A few features to look for, in rough order of usefulness:
- Multi-provider ingestion, ideally via official exports rather than scraped HTML.
- Per-feature or per-project attribution, not just per-key.
- Forecasting that uses your actual run rate, not a flat extrapolation of the current month.
- Anomaly alerts on rate of change, not only on absolute thresholds. A 10x jump from $5 to $50 a day is the early warning. A static $500 threshold is the smoke alarm after the fire.
Common mistakes that cost real money
A few patterns I see repeatedly, in no particular order:
Leaving an old key in a forgotten script. A cron job from six months ago, still calling an expensive model, still working perfectly, still billing you. Rotate keys quarterly and pull the list of active keys from each provider. Anything you cannot identify, disable.
Confusing subscription cap with hard cap. Most consumer subscriptions cap usage by throttling or by switching you to a smaller model, not by stopping. Most API accounts can be configured to hard-stop at a dollar amount, but the default is often a soft alert. Check the setting, do not assume.
Counting prepaid credits as spent the day you bought them. Prepaid credits are an asset until they are consumed. If your finance team books them as expense at purchase, your AI cost line will swing wildly month to month for no operational reason. Track credit balance and consumption separately.
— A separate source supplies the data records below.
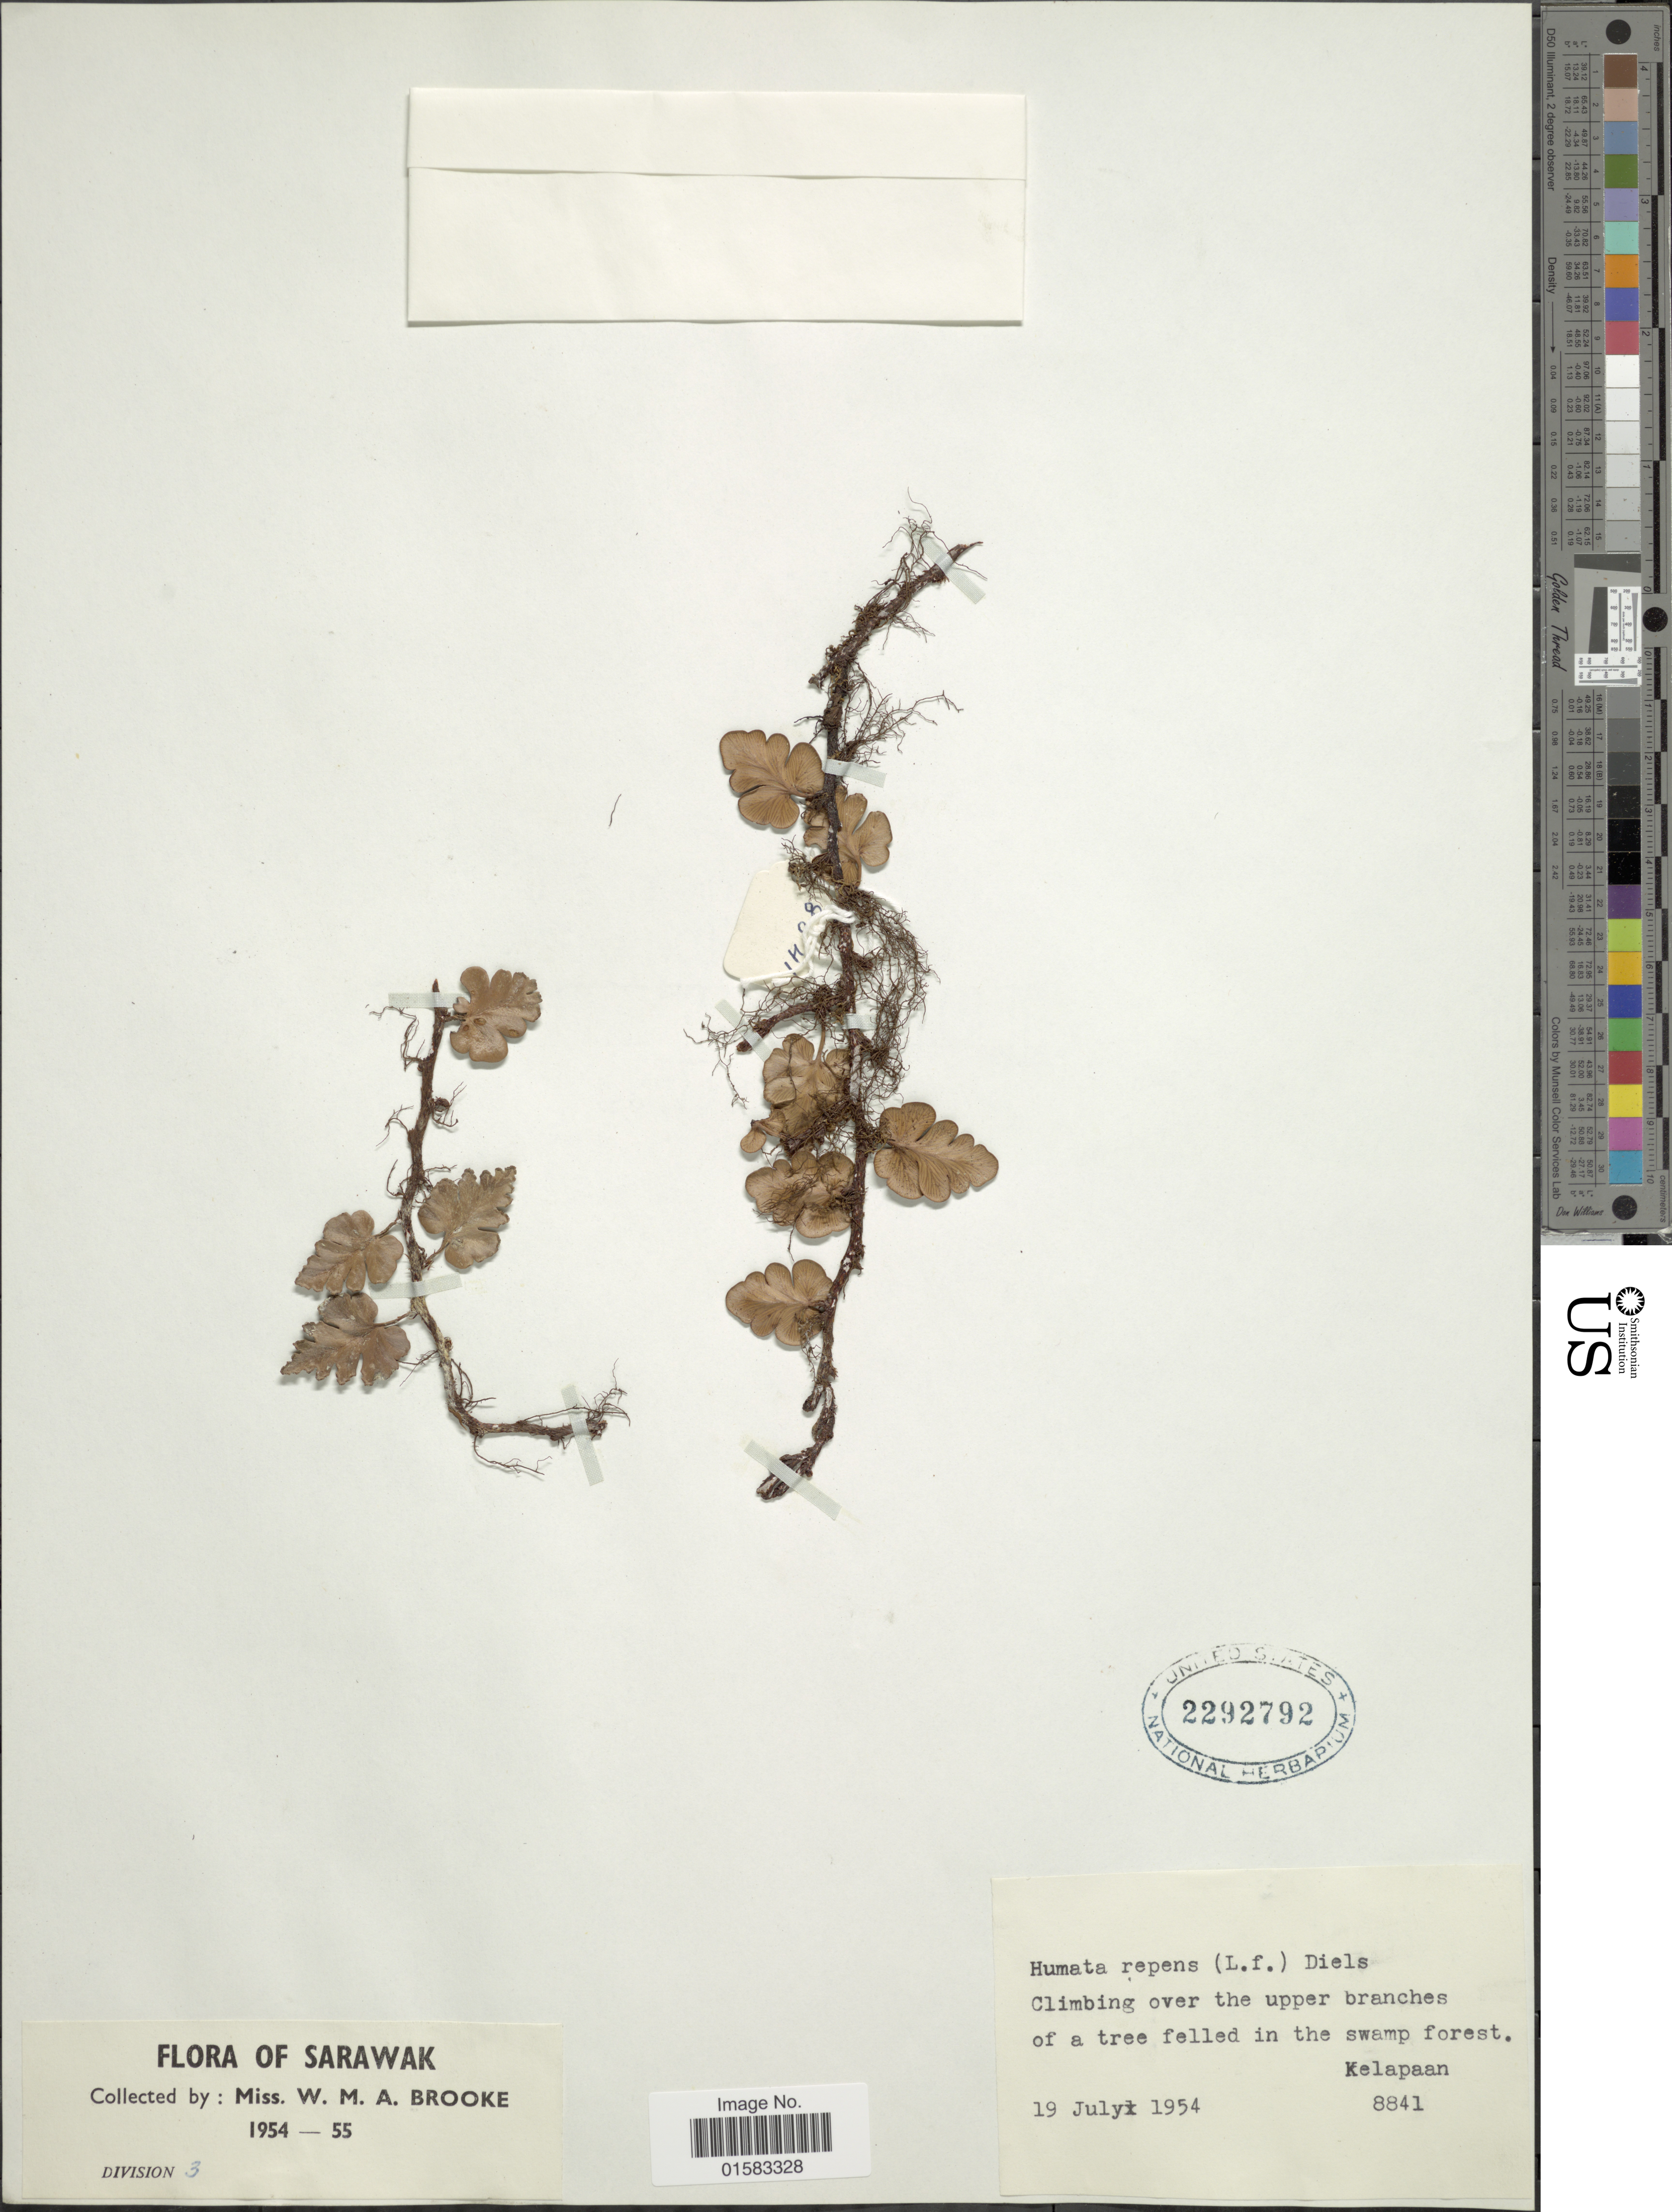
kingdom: Plantae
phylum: Tracheophyta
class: Polypodiopsida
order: Polypodiales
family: Davalliaceae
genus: Davallia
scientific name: Davallia repens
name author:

Ignoring cache hits. Anthropic, OpenAI, and Google all bill cached input tokens at a fraction of standard input. If your workload reuses long system prompts, the cache pricing can change the economics of a model choice by 50% or more. Your log needs to capture cached tokens as a separate field, or you cannot reason about it.
Treating the cheapest model as free. Haiku, GPT-mini variants, Gemini Flash, DeepSeek V series: per-token prices are small enough that engineers stop thinking about them. Then a retry loop kicks in, or a multi-agent system fans out to a thousand parallel calls, and the bill is suddenly large. Cheap models reward sloppy throughput patterns. Treat them with the same attention you give to expensive ones.
A realistic target
The point of tracking AI spend is not to minimize it. The point is to know what you are getting for it. A team that can say “this feature ships $4,200 a month of inference value and produces $90,000 a month of revenue” has won the conversation. A team that says “I think we spend about $5k on AI, maybe more” has not.
Pick the buckets that apply to you. Set up the logger. Hold the weekly reconciliation. Within a month, you will know your number. Within three, you will know where it goes. From there, every other decision (which provider, which plan, which tool) gets easier, because it stops being a guess.
The tooling is the easy part. The habit is the hard part. Start with the habit.